Bio-detection: Building bridges with DNA

(Nanowerk News) Electrical sensor arrays are useful tools for rapid and early diagnosis of cancer and other genetic diseases. Zhiqiang Gao and co-workers at the A*STAR Institute of Bioengineering and Nanotechnology have developed an array that can sense messenger RNA (mRNA) for quantitative gene expression profiling ("Electrical Sensor Array for Polymerase Chain Reaction-Free Messenger RNA Expression Profiling").
Photograph of the prototype electronic sensor array for ultra-sensitive and specific mRNA detection
Fig. 1: Photograph of the prototype electronic sensor array for ultra-sensitive and specific mRNA detection.
Conventional gene expression profiling methods rely on the amplification of target DNA through polymerase chain reaction (PCR) technologies and the detection of fluorescent labels. However, these methods are expensive to run and have low throughput. The researchers designed a high-sensitivity PCR-free device that directly quantifies gene expression using a two-step hybridization of the target mRNA. "Our goal is to develop a highly portable molecular diagnostic system," says Gao, who led the research group.
At the heart of this device is a pair of vertically aligned gold microelectrodes, separated by an insulating 'nanogap' and deposited onto a silicon chip using standard photolithography. After anchoring polythymine probes complementary to the mRNA polyadenine tails on the top microelectrodes, they attached target-specific 'capture probes' on the bottom microelectrodes. Hybridization of the target mRNA extremities with the immobilized probes bridged the nanogap. Finally, the team coated the resulting mRNA–DNA complex with silver to generate a conducting wire between the electrodes for signal detection.
The researchers then designed an array with capture probes specific to an mRNA called GAPDH. They found that the device selectively bound to target strands present in total RNA, which also contains other RNA molecules, even at extremely low concentrations. The strength of the detected signal increased in proportion to the GAPDH concentration. The researchers also observed a current when they covered the top electrodes with GAPDH-specific capture probes, indicating that a few target strands, which are longer than the nanogap, could reach the opposite electrode.

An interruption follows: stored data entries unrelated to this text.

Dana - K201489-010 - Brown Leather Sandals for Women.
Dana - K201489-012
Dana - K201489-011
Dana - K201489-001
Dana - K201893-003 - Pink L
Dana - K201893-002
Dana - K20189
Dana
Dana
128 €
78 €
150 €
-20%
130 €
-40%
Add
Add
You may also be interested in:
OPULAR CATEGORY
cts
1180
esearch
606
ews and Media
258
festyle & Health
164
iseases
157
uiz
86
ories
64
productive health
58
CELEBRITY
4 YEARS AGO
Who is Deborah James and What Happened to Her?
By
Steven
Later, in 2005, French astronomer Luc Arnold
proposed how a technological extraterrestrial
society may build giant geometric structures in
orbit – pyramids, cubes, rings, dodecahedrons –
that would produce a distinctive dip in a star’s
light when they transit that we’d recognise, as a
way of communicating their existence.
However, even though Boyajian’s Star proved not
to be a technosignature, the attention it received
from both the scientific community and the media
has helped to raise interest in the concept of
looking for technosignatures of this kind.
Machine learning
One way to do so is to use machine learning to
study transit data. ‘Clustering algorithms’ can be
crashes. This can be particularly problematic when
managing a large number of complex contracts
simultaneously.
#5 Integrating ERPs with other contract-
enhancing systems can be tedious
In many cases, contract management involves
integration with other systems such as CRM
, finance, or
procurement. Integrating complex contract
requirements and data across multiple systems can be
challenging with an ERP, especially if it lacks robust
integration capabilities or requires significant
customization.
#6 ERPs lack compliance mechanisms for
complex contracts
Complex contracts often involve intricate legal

The sensitivity and detection limit of the array increased with the length of the genes and surpassed the performance of the best direct mRNA expression profiling methods. The team also demonstrated that the device readily distinguished mismatched mRNA sequences—proof of its specificity—and achieved the same level of performance as quantitative PCR methods for the analysis of real-life samples, particularly for normal and breast cancer tissues.
"The vertical nanogap structure and two-step–two-probe hybridization eliminate much of the background noise," says Gao. "The metallization of DNA generates an excellent signal."
The ultrahigh signal-to-noise ratio and minimal sample preparation requirements enhance the potential adaptability of this array to miniaturized analytical platforms. The team is currently optimizing the sensor and developing new prototypes for commercialization.